Although I was eager to look into some of the reinforcement learning methods I had identified last week, such as Q-learning and SARSA, I figured it would be best to first identify what machine learning tools are currently available in Unity, and how powerful they are. I quickly found the Unity ML-Agents Toolkit, a plugin first released in September of 2017. Since then, it has been frequently updated, which I realized only after starting several usage tutorials and finding that my version of ML-Agents had none of the components the instructor was talking about. The most recent tutorial to date shows you how to create an intelligent penguin that retrieves fish for its baby, and although it, too, was created with an earlier version of the plugin, the instructor was kind enough to post an accompanying page with all the necessary changes for later versions.

ML-Agents is easy to set up and get started. For whatever environment you set up, you will require an agent that does the learning, and an academy that I presume manages the learning (since the tutorials don't expand much on the academy, I have yet to fully understand it). The penguin learning environment consists of an icy slab and a shallow pool of water with a few fish. The penguin mother, whom I believe I have aptly named Joundoom[1], goes back and forth between the slab and the water, collecting fish and regurgitating them in front of its baby, perched safely on the slab in wait.

Joundoom was trained using the Proximal Policy Optimization (PPO) learning algorithm. Her brain is a two-layer neural network with 256 hidden units. After ten minutes of attempted motherhood, here are some of her best moments.
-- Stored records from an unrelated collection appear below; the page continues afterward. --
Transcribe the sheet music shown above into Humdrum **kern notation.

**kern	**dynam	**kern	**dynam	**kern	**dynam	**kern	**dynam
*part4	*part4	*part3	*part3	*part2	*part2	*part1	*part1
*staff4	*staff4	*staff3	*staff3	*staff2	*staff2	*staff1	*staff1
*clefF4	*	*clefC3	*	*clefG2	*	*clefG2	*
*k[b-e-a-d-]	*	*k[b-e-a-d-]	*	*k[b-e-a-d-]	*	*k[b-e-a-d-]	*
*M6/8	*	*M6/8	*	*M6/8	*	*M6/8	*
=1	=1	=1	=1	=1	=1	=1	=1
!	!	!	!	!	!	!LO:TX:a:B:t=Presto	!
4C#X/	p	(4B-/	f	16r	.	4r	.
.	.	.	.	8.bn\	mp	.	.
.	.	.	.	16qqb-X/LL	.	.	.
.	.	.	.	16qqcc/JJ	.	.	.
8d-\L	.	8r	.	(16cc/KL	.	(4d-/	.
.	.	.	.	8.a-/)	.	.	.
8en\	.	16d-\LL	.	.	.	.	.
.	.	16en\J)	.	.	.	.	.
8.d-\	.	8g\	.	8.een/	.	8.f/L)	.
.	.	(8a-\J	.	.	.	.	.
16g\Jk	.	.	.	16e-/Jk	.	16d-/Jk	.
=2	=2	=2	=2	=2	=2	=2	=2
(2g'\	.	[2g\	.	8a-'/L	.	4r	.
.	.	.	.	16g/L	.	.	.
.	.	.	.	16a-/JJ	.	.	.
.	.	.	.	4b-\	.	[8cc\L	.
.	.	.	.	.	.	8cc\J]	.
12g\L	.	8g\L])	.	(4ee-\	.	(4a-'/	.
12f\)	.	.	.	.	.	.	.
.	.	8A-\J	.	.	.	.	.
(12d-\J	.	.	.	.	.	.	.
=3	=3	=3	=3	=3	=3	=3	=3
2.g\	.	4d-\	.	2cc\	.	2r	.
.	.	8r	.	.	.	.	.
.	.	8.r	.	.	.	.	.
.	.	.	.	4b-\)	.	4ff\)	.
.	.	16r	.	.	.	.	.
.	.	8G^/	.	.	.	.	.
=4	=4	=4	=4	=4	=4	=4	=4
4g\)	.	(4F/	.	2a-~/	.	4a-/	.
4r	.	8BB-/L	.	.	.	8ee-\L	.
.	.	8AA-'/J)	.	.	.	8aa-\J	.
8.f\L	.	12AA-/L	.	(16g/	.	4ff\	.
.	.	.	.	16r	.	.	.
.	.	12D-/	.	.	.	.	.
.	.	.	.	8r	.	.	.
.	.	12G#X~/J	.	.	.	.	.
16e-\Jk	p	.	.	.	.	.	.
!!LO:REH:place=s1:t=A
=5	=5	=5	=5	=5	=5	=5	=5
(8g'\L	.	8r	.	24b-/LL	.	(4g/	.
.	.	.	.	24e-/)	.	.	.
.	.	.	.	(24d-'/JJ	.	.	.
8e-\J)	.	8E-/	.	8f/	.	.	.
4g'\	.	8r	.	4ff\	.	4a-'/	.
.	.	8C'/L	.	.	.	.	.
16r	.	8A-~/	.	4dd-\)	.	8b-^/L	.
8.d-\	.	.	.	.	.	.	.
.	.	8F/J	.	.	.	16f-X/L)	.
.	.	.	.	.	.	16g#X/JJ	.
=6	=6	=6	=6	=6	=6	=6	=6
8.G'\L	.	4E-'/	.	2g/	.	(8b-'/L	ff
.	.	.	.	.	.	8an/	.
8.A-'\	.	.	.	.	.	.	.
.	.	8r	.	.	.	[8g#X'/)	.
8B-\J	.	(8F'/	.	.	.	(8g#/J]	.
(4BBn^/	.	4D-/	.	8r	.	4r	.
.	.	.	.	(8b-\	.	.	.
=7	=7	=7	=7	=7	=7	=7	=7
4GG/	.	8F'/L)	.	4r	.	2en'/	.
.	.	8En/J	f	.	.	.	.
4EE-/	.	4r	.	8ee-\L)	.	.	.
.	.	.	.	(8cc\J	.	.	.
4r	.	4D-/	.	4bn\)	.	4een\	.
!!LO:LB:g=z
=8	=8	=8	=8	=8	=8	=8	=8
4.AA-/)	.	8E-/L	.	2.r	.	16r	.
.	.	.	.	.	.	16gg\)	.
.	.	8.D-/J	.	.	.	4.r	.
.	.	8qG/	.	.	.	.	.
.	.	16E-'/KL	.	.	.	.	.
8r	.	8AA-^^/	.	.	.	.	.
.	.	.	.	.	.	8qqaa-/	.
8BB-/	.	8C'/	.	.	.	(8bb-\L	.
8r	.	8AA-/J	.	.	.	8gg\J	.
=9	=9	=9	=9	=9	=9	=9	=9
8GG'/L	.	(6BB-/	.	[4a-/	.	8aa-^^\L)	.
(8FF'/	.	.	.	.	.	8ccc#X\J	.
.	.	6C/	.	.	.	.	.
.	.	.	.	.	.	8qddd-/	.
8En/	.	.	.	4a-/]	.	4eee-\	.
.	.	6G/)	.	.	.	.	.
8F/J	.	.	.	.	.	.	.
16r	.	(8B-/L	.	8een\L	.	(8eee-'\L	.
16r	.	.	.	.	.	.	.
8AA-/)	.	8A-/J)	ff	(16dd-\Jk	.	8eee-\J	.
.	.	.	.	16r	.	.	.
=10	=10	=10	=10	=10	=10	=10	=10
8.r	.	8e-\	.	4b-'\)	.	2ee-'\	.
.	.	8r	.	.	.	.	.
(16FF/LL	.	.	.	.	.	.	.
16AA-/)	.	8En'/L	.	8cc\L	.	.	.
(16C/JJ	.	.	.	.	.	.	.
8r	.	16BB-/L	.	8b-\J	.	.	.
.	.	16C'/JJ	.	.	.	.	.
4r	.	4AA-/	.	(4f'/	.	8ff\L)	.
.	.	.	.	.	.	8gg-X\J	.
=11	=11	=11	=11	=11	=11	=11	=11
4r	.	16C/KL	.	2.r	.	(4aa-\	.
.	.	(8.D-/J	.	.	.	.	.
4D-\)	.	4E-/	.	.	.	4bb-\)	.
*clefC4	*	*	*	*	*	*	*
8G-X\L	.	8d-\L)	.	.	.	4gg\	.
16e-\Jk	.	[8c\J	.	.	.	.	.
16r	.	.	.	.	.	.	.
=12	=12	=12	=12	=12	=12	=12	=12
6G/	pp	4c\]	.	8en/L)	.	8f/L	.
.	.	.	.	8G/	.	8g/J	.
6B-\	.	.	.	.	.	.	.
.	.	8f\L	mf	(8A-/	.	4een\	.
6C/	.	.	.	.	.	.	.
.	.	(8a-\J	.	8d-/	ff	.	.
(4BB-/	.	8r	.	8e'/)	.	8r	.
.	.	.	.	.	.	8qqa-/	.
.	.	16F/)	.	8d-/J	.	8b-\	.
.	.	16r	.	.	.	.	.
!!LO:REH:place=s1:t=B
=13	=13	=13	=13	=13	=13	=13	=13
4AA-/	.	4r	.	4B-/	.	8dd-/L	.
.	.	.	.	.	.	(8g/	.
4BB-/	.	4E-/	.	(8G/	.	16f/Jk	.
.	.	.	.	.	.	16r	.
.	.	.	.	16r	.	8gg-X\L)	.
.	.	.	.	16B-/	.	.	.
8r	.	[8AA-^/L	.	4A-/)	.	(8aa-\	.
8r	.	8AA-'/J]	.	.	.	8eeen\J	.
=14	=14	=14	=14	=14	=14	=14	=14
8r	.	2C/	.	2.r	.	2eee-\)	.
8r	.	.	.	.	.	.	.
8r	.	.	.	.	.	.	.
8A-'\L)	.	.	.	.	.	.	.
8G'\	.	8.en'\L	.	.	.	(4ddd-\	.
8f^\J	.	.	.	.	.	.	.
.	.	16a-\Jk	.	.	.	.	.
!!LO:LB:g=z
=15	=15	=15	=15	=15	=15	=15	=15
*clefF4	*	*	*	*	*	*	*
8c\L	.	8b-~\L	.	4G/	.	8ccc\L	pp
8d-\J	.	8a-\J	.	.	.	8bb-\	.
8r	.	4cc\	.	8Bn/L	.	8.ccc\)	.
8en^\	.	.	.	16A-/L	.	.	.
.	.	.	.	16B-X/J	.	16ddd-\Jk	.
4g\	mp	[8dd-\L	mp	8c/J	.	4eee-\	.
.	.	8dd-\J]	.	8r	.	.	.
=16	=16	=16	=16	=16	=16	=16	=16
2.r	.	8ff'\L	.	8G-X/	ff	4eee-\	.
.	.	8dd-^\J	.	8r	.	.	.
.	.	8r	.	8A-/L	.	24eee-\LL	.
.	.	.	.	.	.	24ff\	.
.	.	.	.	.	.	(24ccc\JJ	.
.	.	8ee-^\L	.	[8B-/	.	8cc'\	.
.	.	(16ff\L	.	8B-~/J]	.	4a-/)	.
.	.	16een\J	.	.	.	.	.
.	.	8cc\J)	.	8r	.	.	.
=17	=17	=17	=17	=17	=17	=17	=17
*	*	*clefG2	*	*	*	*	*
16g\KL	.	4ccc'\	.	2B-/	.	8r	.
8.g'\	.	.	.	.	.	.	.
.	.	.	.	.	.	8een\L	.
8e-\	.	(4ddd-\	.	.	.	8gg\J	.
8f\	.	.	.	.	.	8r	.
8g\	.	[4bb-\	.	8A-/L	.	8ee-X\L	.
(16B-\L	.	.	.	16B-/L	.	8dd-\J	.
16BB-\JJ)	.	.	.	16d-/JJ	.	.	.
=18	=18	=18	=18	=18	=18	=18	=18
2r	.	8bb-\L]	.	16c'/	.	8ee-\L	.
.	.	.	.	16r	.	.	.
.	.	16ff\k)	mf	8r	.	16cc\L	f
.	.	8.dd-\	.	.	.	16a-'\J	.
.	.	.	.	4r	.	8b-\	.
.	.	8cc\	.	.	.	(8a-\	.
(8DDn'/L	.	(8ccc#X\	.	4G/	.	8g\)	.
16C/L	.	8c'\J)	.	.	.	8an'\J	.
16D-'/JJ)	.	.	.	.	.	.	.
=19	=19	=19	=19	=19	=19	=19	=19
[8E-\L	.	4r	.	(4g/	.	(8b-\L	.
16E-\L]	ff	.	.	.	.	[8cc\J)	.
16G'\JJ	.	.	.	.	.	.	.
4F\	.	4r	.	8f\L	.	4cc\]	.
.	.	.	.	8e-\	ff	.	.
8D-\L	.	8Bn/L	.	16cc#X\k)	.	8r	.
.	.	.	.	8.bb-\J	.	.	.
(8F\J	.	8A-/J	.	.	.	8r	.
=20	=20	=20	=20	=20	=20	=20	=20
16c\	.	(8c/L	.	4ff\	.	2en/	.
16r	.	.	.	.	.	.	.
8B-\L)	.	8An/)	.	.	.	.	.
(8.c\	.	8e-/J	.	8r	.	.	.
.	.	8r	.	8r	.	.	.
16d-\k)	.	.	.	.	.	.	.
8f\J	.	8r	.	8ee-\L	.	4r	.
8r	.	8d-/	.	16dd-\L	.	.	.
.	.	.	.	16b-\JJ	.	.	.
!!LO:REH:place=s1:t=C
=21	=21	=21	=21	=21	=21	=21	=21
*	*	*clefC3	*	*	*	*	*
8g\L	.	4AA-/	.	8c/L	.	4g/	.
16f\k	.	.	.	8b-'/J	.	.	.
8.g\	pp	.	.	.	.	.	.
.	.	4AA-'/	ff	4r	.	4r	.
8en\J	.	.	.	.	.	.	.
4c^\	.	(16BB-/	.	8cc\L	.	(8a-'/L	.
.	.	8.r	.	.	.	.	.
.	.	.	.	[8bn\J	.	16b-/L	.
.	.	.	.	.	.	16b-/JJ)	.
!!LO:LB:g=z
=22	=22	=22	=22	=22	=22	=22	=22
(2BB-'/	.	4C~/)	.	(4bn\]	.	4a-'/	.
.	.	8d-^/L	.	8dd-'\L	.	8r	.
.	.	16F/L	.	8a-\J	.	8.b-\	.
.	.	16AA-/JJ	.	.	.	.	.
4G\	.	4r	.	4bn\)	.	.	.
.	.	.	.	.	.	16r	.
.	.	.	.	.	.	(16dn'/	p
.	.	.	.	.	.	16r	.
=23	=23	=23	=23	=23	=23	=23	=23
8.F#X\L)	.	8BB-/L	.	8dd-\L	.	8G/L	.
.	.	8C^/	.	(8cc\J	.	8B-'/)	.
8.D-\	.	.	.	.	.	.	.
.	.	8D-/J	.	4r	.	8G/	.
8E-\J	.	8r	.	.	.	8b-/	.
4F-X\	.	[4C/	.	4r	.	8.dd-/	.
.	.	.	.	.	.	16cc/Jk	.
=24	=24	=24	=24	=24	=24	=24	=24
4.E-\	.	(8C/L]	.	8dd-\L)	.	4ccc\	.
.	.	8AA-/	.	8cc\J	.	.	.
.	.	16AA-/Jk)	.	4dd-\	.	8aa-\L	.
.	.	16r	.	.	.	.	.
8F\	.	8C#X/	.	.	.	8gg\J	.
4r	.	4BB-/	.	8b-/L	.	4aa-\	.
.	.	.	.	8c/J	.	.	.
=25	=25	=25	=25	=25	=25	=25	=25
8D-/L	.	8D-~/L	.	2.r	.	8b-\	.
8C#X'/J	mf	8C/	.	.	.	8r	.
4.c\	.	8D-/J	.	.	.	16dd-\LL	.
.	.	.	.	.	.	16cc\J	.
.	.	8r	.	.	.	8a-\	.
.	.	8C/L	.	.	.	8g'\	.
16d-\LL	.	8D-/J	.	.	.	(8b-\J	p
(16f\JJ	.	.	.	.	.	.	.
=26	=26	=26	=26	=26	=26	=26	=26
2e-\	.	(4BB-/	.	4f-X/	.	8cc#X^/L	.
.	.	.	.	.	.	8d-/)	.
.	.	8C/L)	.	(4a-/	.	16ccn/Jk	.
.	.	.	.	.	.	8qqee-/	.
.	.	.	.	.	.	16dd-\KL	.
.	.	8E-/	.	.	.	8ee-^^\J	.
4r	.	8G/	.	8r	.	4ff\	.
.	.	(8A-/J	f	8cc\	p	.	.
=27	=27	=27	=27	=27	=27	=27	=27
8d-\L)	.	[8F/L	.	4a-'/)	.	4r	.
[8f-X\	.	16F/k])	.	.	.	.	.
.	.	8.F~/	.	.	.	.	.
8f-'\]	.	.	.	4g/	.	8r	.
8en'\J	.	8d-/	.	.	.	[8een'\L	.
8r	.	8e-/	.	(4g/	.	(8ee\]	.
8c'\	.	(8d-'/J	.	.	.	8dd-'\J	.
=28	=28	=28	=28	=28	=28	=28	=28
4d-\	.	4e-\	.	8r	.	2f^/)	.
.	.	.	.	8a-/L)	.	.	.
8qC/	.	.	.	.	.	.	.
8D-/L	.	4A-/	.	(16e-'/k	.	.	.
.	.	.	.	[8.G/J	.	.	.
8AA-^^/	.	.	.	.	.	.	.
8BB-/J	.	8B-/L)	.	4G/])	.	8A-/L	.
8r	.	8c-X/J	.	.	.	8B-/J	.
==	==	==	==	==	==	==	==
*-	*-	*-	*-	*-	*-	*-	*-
  • About a minute into training:
    Truly one of nature's greatest
  • A brief moment in which she asked herself who should really be swimming with the fishes:
    I would lose it too after 35,000 attempts at feeding an incompetent child

The tutorial recommends training for 6 million iterations, but my computer began to protest after a measly 50,000. In the coming weeks, I plan on figuring out whether or not I can continue training from a previous model, and exploring more of ML-Agents. I'd like to try training an agent using Soft-Actor Critic (SAC), another learning algorithm that ML-Agents uses for reinforcement learning which can be more sample-efficient than PPO. I have not been disappointed with ML-Agents so far, and I expect it to become a central tool in my project this semester.

  1. [1] Joundoom is the name I gave my first Club Penguin avatar after my friend convinced me that the name of my favorite pokemon, Houndoom, was in fact spelled with a 'J'.